Mas o governo norueguês não poupou o ilustre visitante de constrangimentos de outra natureza. No dia em que foi noticiado que o país visitado cortara metade (R$ 196 milhões) da verba de ajuda no combate ao desmatamento da Amazônia, Erna Solberg, premiê no governo da monarquia parlamentarista da Noruega, referiu-se expressamente ao interesse específico que ela e seus compatriotas têm em relação à Operação Lava Jato, que tem povoado os pesadelos presidenciais nos últimos dias. Vexame ainda maior foi saber que José Sarney Filho, o Zequinha, rebento menos dotado intelectualmente do ex-presidente homônimo, negou o corte da verba noticiado pelos meios de comunicação. E Antônio Imbassahy, tucano baiano que ocupou o lugar vago pelo anspeçada e estafeta Geddel na poderosa Secretaria de Governo do alto comando federal, negou qualquer referência que a anfitriã (de verdade, pois o rei Harald V é mera figura decorativa e sem o charme da mais famosa ocupante desse tipo de honraria no mundo, Elizabeth II, da Grã-Bretanha) não tinha pronunciado nenhuma vez as palavras operação, lava e jato. Claro que não o fez. Afinal, a moça falou em norueguês, não em português. Ora, ora!

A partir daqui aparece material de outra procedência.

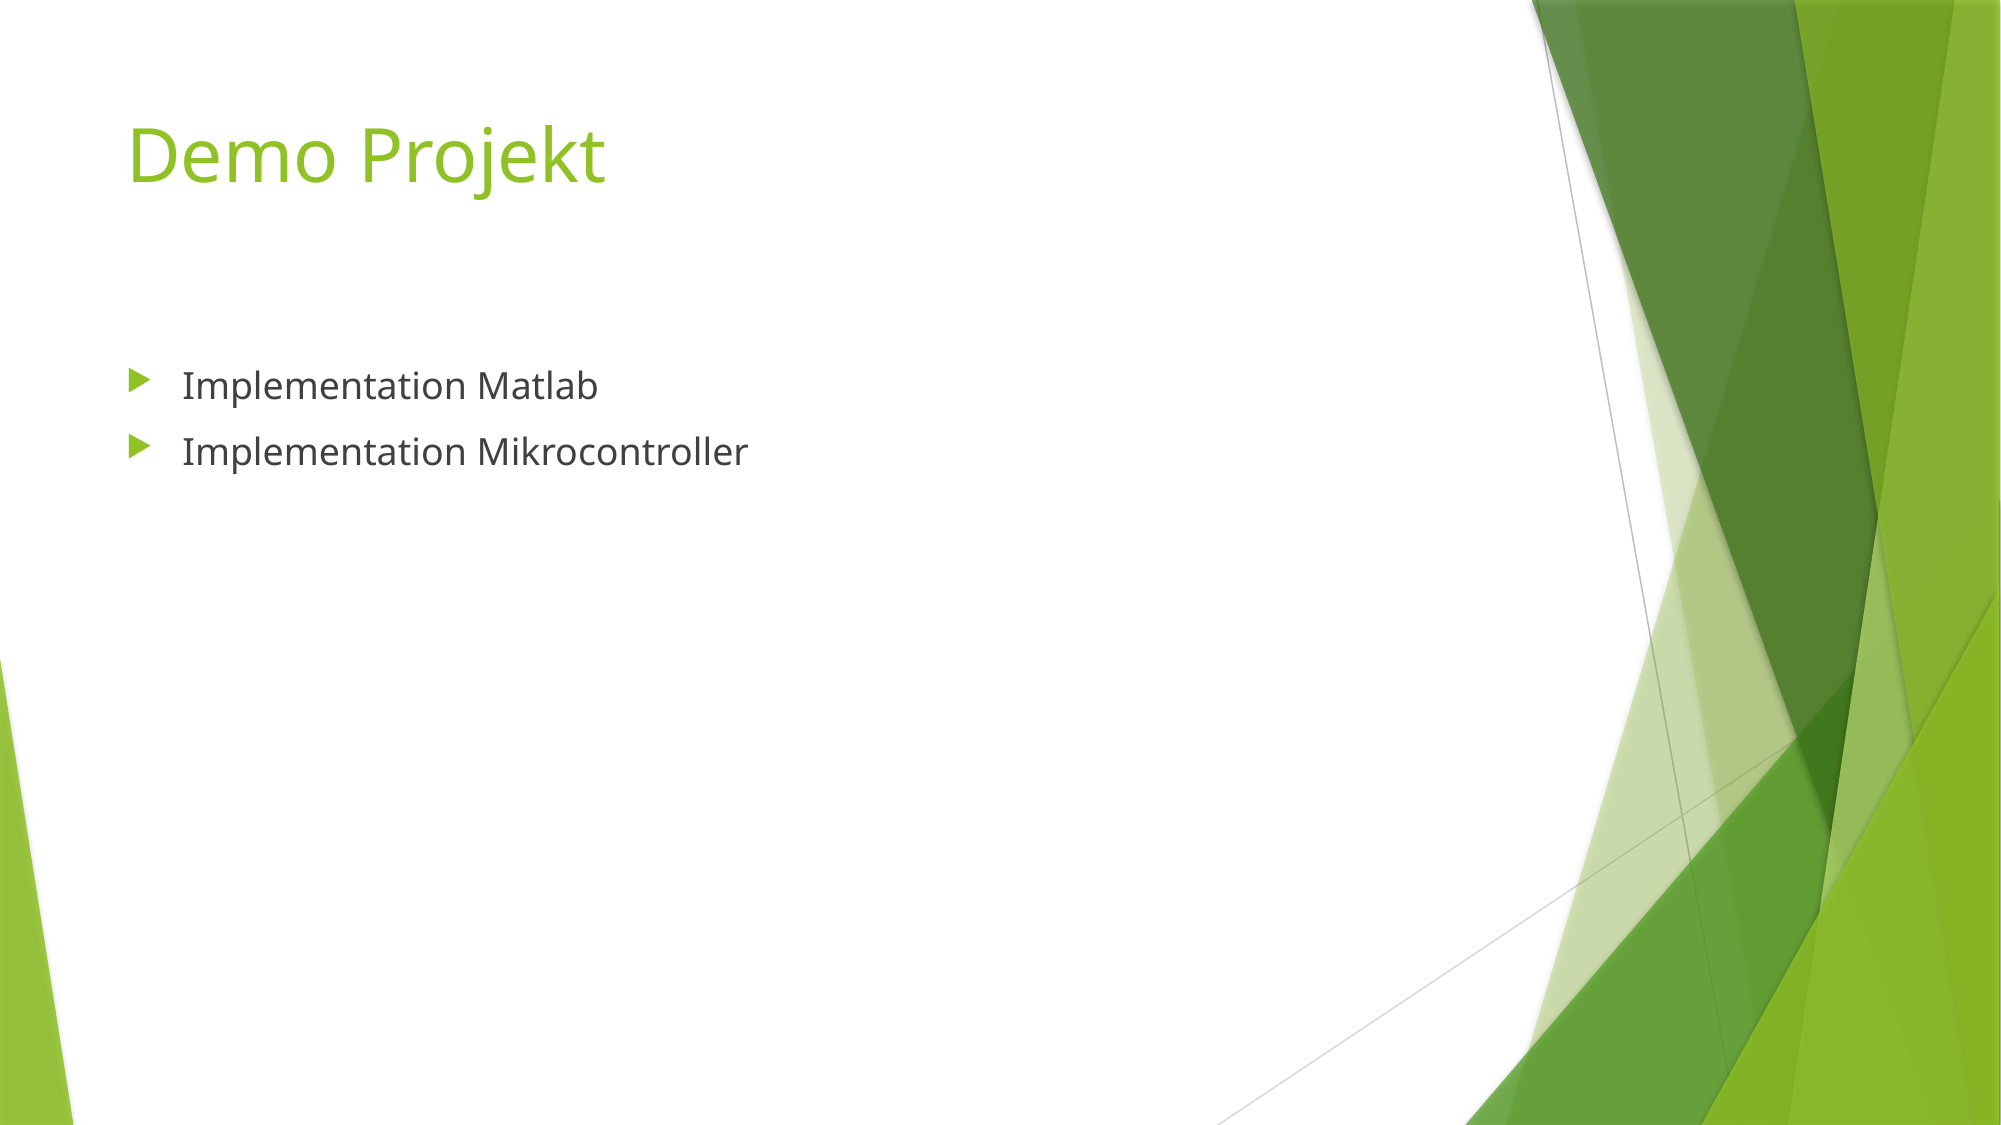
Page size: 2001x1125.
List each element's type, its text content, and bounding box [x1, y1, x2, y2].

title Demo Projekt [111, 99, 1522, 317]
list Implementation Matlab Implementation Mikrocontroller [111, 354, 1522, 992]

De volta ao Brasil, depois da aventura única de trazer de uma viagem de uma semana ao exterior um corte de verbas, em vez de novos contratos lucrativos, Temer teve de encarar a realidade de lembrar, durante a agonia lenta, mas, ao que tudo indica, inexorável de seu governo, os Bourbons espanhóis, da mesma casa real a que pertenciam outros chefes de Estado brasileiros. Após a restauração da dinastia Bourbon no trono da Espanha, com a derrota final de Napoleão Bonaparte em Waterloo e a realização do Congresso de Viena, o ministro das Relações Exteriores da França à época, Talleyrand, fez o seguinte comentário a respeito dos parentes espanhóis dos imperadores brasileiros depostos pelas tropas do Marechal Deodoro: “Não aprenderam nada, não esqueceram nada”. Constrangedor para ele e, enquanto ele resistir na nossa Presidência, também para nós.